*OBJECTIVE*. Pull out each line of the records below that contains the string "label".

Spatial annotation records:

## START

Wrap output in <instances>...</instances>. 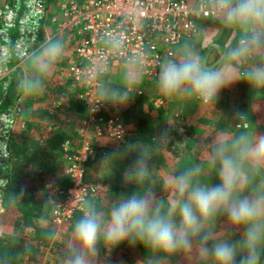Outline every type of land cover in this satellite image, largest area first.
<instances>
[{
  "label": "clouds",
  "instance_id": "obj_1",
  "mask_svg": "<svg viewBox=\"0 0 264 264\" xmlns=\"http://www.w3.org/2000/svg\"><path fill=\"white\" fill-rule=\"evenodd\" d=\"M204 2L225 27L239 30L240 40L227 50L226 66L219 68L205 66L192 45L162 59L154 82L157 93L167 99L215 105L224 89L240 82L253 91H264V0ZM122 45L123 38L114 42L116 47ZM45 48L49 63L41 67L43 74L61 58L64 42L56 38ZM249 60L254 62L248 64ZM7 62L8 57L0 54V71L6 70ZM43 87L40 79L21 80L17 85L22 94L32 95ZM115 151L102 157L103 166H111ZM208 163L216 169L218 182L201 181L199 164L188 167L166 185L175 193L167 204L153 203L135 192L106 210L87 200L73 221V243L61 264H98L101 249L110 253L125 243L154 255L192 256L198 264H264V134L250 125L230 142H216ZM146 170L138 156L132 174L142 178ZM221 217L225 223L218 226Z\"/></svg>",
  "mask_w": 264,
  "mask_h": 264
},
{
  "label": "built area",
  "instance_id": "obj_2",
  "mask_svg": "<svg viewBox=\"0 0 264 264\" xmlns=\"http://www.w3.org/2000/svg\"><path fill=\"white\" fill-rule=\"evenodd\" d=\"M50 15L60 18L58 25L56 17L50 18L59 35L67 33L74 38L72 56L60 66L59 75L71 89L83 88L79 100L87 108L76 131L77 147L69 142L62 146L69 189L63 191L52 183L44 186L52 206L50 223L60 229L98 194L85 175L86 164L94 159L92 140L123 143L132 133L110 102L96 96L99 76L110 68L133 65L145 80H156L161 60L172 56L180 43L195 33L198 21L215 19L217 12L204 0H2L0 54L6 55L8 62L3 66L6 70L0 71V216L12 171V137L26 126L19 114L22 98L16 103V97L9 100L10 89L14 74L24 73V66L48 42L40 43V39ZM122 38L123 45L114 46ZM161 105L160 100L154 102L156 108ZM60 106L59 101H53L50 113Z\"/></svg>",
  "mask_w": 264,
  "mask_h": 264
},
{
  "label": "rangeland",
  "instance_id": "obj_3",
  "mask_svg": "<svg viewBox=\"0 0 264 264\" xmlns=\"http://www.w3.org/2000/svg\"><path fill=\"white\" fill-rule=\"evenodd\" d=\"M1 4L2 1H0V5ZM51 17V15L49 16V18L47 17L46 21L44 22V29L47 32V36L46 32L45 34L43 33V40L41 41L40 39V43L44 40H48L49 42L50 40H55L56 38L62 39L64 42V50L62 56L55 63V65L50 68L47 74H43L41 72V67L44 64L49 63L45 48V45L48 42L44 44L34 54L30 62L24 66V74L26 76L25 81L35 79L42 80L44 82L43 91L33 96H35L36 98L46 99H49V97L51 96L52 102L59 101L61 105L62 102H64L62 105L63 109H65L64 111H66V107H68V111H66V113H61L62 115L59 114V111L61 110H59V107L58 109H56V112L52 114L56 115L58 113L57 116L51 118V115L49 113H45L44 116L39 115V120L42 122L43 120H54L55 124H60V126H62L64 129L69 130L71 129L72 124H79L80 126V123L86 117L87 108L86 104L81 101V104L84 107V110H82L84 113L82 112L81 114H79V116H77L76 114L78 113L75 110H73L74 112L69 111L70 107L73 108L72 106H70L72 98L75 97L76 99H79L80 94L83 92V88L80 87L71 89L70 83L68 81L64 83V79H62L59 75L60 66L68 57L72 56L74 38L71 36V34L67 33L59 35V29L57 25L60 22V18L58 17V15L53 16L57 18L56 27L55 25H52L50 23ZM196 27L197 28L195 33L189 39L183 40L180 45L175 49V53H177L184 45H192L199 52L202 62L205 64V66L210 68H219L221 66H226V52L231 46H233L236 42L240 40L241 33L239 32V30L235 28L225 27L217 18L211 20H200L197 22ZM253 62V60L247 61L248 64H251ZM131 67L135 68V66L133 65H128L127 67H116L115 69L110 68L105 73L100 75L99 88L98 92L96 93V96L110 102L113 111L120 116L122 121L125 119V110H128L132 106H135L136 108L139 107L141 114H143V109H145V111H148L147 105H149L152 101H163L164 103L162 102L161 107H163L164 109L163 113L167 111V114H161L160 117H165L167 119L162 121L164 123L161 122L164 128L158 126L157 130L155 131V135L157 136V138L164 136V139L167 142L164 147H166L168 150L179 153L183 152L184 144L188 140L196 141V145H200V156L204 168L211 173V177L208 181L209 183H217L218 180L216 169L209 165V156L216 142H229L230 139L226 138L229 137V134H231V132L221 129H214L212 128V125L213 123L219 122L223 125H228L229 123H231L230 121L236 122L240 116H244V118L238 120V128L244 129V123L247 122L245 121V118L246 116H250H245L243 113L240 114V116L237 115V113H235V116L233 115L234 117L231 116L227 102L228 98L230 97L229 92H234L232 87L226 88L221 92L215 105H203L195 99H183L184 103L188 106V108H186L185 110L177 106L176 102L179 98L167 99L160 96L154 88V83H149L154 82L155 80H146L147 82H143L140 77H144L136 71V68L134 70V73H131ZM129 74L132 78L129 76H125ZM58 87L64 88L65 92L62 95H59L61 96L59 99H52L55 92L59 90ZM150 87L151 89H149ZM152 90H154L155 93H152ZM138 92L141 93L138 94ZM256 93L257 97L258 94L259 96L262 94L261 91H253L251 89L249 95L253 96L256 95ZM24 95L26 96L29 94ZM236 95V92H234L232 96ZM121 101H126V103H122ZM40 103H33L36 105L32 104L33 106L31 105L30 108L33 110H43L45 104ZM193 104H197L200 107H196V105ZM261 107H263L264 109V103L261 105ZM153 108L155 110H159L155 106ZM49 110H51V105ZM28 112L29 110L25 112V114L27 115ZM22 113L23 108L21 107L19 114L23 118V120H25ZM152 114L153 113L150 112L143 115V117H153L150 116ZM192 117L194 118L195 125L185 127V122L188 124V121ZM225 122L226 124H224ZM128 127L132 132V135L130 137H133V128L129 125ZM166 131L168 133L167 135H165ZM92 141L93 143H99L103 146H107L108 148L112 145V143L115 142L107 138H103L100 140L93 139ZM170 156L171 154H169L168 152L167 156L160 157L155 162V166H153L152 169V176H157V178L160 180H155L152 184L154 185L155 190L162 194V196L165 198V202L167 203L175 198V193L171 190L170 187L166 186L171 185L174 177L173 174L176 170L175 163L169 162ZM182 157L187 158V156ZM147 165L148 164H146V168H150ZM109 174L110 168L105 167L101 164H97L95 168L89 166L86 167V179L88 182L98 188L97 195H99V192L105 190L107 188V185H109V182L106 181L107 178H105V175ZM224 223L225 220L223 217L219 218L217 221L218 226ZM9 225L10 224L6 225V227H8L6 229V233L8 235H20L24 238V242L34 244H30L32 249L39 250V253L35 255L36 259H38V264H61L63 260L62 257L65 256L64 254L66 252L65 247L69 249L70 245L73 243L70 234L71 232H69L65 225L58 229L52 224L47 225L46 223L36 224L33 227H29L23 224L19 228H13L12 230H9V227H11ZM218 235H224L223 231L219 232ZM134 252L135 250L129 248H124L117 252H111L110 254H106V252L103 251L101 253V257L98 261V264H111L112 257L113 262L116 264H141L137 260L133 259ZM185 257H187L189 260L195 261V263L190 264H198V262L192 256L189 257L184 254L181 256L176 255V258L175 256L166 259L156 258L155 261H153V264H187V259Z\"/></svg>",
  "mask_w": 264,
  "mask_h": 264
},
{
  "label": "trees",
  "instance_id": "obj_4",
  "mask_svg": "<svg viewBox=\"0 0 264 264\" xmlns=\"http://www.w3.org/2000/svg\"><path fill=\"white\" fill-rule=\"evenodd\" d=\"M25 77V74L20 71L14 74V83L10 89L9 100H13L16 97L14 100L16 103L18 99L22 98L19 105L23 108L22 115L25 120L27 118L31 119L34 115L31 112V105L42 102L40 104H45V106L41 112V116H44L45 113H49V108L52 103L51 96L48 100L46 98H36L32 94L26 96L22 94L18 90L17 85L21 80H25ZM58 89L52 99H59L61 97L59 95L65 92L64 88L58 87ZM261 93L259 105L264 102V91H261ZM70 103V106L73 108L70 107L69 111L74 112L73 110H75L78 113L76 115L79 116L83 112L82 110H84L81 101L74 97ZM62 105L59 108V110L61 109L59 111L60 115L68 111V107L64 111L65 109H63ZM147 109L148 111L143 109V114H141L140 108H136L135 106L125 110V119L123 121L133 128L134 135L133 137H129L130 139H127L124 143L114 142L109 148L99 143L93 144L94 159L88 162L86 167L95 168L97 164H101V159L105 154L111 156L113 155V150H116V158L111 166H108L110 168V174L105 175L109 185H107L105 190L99 192L97 197L88 199L95 201L101 210L110 208L121 197L133 192L144 194L153 203L162 202L167 204L165 198L160 192L155 190L152 184L155 180L160 181L157 176H152V169L155 166V162L161 156L167 155L168 152L171 154L169 162H174L176 165L173 176L180 174L188 167L199 164L202 173L200 176L201 181L209 183L208 180L211 177V173L204 168L200 156V145H196V141L194 140H188L184 144L182 153L168 150L164 147L165 144L162 145L155 137L154 121L156 116L158 115L160 117L163 112L160 110L153 117L146 118L143 115L155 110L151 103L147 105ZM28 110L29 112L26 115L25 112ZM33 111L37 113V109ZM48 122V120H44V124L39 132L34 131L35 143L32 145L27 142L31 130L28 128V123L24 129L16 132L12 137L10 145V153L13 157L12 171L10 176L8 175V184L4 191L5 211L0 218V264H38V259H36L35 255L39 253V250L32 249L30 244L33 243L24 242V238L20 235H8L6 233V229L8 228L6 225L10 224L9 226L11 227H9V230H12L13 228H19L23 224L33 227L40 223H50L52 206L47 200V192L44 186L52 183L63 191L68 190L70 187L69 180L63 172L65 166L62 159V146L65 142H69L73 148L77 147L76 131L79 124H72L69 130L64 129L59 124H57L59 127H51L47 130L46 123ZM244 125H247L245 127L246 130L249 129L247 122ZM261 131L264 134V126H262ZM235 137L236 135L234 133L232 139ZM138 156L142 157L145 163L148 164L147 166L150 167L146 170L142 178L136 177L131 172L132 162ZM182 156H187V158ZM21 191H23V196L20 195ZM79 214L80 212L75 213L65 224L69 232H71L74 219ZM124 248L135 250L133 259L141 264H149L150 261L153 264L156 258H169L163 255L149 253L142 246L129 247L127 243L120 245L111 252H117ZM65 251L66 254L68 251L66 247ZM101 251L105 250L101 249ZM181 255L183 254H178L177 256Z\"/></svg>",
  "mask_w": 264,
  "mask_h": 264
},
{
  "label": "crops",
  "instance_id": "obj_5",
  "mask_svg": "<svg viewBox=\"0 0 264 264\" xmlns=\"http://www.w3.org/2000/svg\"><path fill=\"white\" fill-rule=\"evenodd\" d=\"M226 64V63H225ZM116 67L112 68V69H115ZM131 73H134V70L135 68L131 67ZM125 74V72H124ZM125 76H129L131 77V75H125ZM140 77V76H139ZM132 78V77H131ZM141 80L144 82L146 81L144 78L140 77ZM25 81V80H24ZM147 82V81H146ZM155 82V81H154ZM154 82H149V83H154ZM155 88V87H154ZM151 89V87L149 88ZM148 89V90H149ZM232 89L234 92H236V96H232L234 94V92L230 91L229 94H230V97L228 98V102H227V105L229 106V112L231 113V116L234 117L235 116V113H239V114H244L245 116L246 115H250V116H246L245 118V121H247L249 127L251 125L252 129L256 132V133H259V134H263L261 129H262V126H264V109L263 107H261L262 104L259 105V100L261 99V95L259 96L258 94V97H257V93L256 95H249V92L251 91V89H249L243 82H240V83H237L235 85L232 86ZM152 93H155L154 90H152ZM232 93V95H231ZM49 100V99H48ZM155 100V99H153ZM156 101V100H155ZM154 101V102H155ZM48 102V101H47ZM154 102L152 101L151 104L152 106L154 105ZM163 102V101H162ZM164 103V102H163ZM187 103V102H186ZM177 106L179 108H183L186 110V108H188V106L184 103L183 99L182 98H179L176 102ZM33 105H36V104H33ZM32 105V106H33ZM193 105H196V107H200L198 106L197 104H193ZM154 107V106H153ZM176 107V106H175ZM258 107V109H257ZM157 109L159 110H154L152 113V115L150 116H154V114L156 112L159 113V111L161 110L162 112H164V109L163 107H157ZM41 111H38L37 110V113H35V111H33L31 109V112L34 113L33 117H31V119H26V125L27 123L29 124L28 125V128H30V134H29V138L27 140V142H31L29 143L30 145H32L33 143H35L34 141V137H35V134H34V131H37L39 132V130L42 128L43 124H44V120L43 122H41L39 120V115H41V112H42V109H40ZM176 110V109H175ZM241 112V113H240ZM49 114L51 115V118H53L54 116H57L56 115H52L50 113V110H49ZM163 114H167V111H165V113H162ZM234 115V116H233ZM240 116V115H239ZM244 118V116H240L239 119H242ZM167 118L165 117H158V115L156 116L155 118V121H154V126H155V131L157 130L158 126H161L164 128V126L161 124L162 121L166 120ZM239 119H237V121H230L231 123H229L228 125H223L221 124L220 122L219 123H213L212 125V128L214 129H221V130H225V131H230L231 134H229V137H227L226 139H230L229 142L232 140V137L235 133V135L237 136L238 134H240L241 132L245 131L246 129H239L238 128V125H239ZM164 123V122H162ZM194 118H190V120L188 121V124L185 122V127H188V126H193L195 125L194 124ZM47 124V130H49L51 127H59L57 124H55L54 120L53 121H49ZM226 124V122L224 123ZM237 126H235V125ZM60 125V124H59ZM157 125V126H156ZM233 125V126H231ZM248 127V128H249ZM64 130V129H63ZM233 132V133H232ZM34 135V137H33ZM156 137V140L159 141L160 143L163 144H166V140L164 139V136H161L160 138H157V136L155 135ZM168 155V154H167ZM166 154L164 155L167 156ZM162 157V156H161ZM214 174V173H213ZM216 175V174H215ZM47 225H49L48 222H46ZM71 234V233H70ZM72 239V238H71ZM119 251V250H118ZM103 251H101L102 253ZM115 257V256H114ZM132 257V256H131ZM190 257V256H189ZM187 259V264H190V263H195L194 260H189L187 257H185ZM193 261V262H192ZM111 264H116L113 262V257H112V262Z\"/></svg>",
  "mask_w": 264,
  "mask_h": 264
}]
</instances>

## END

*RESULT*.
  "label": "clouds",
  "label": "built area",
  "label": "rangeland",
  "label": "trees",
  "label": "crops",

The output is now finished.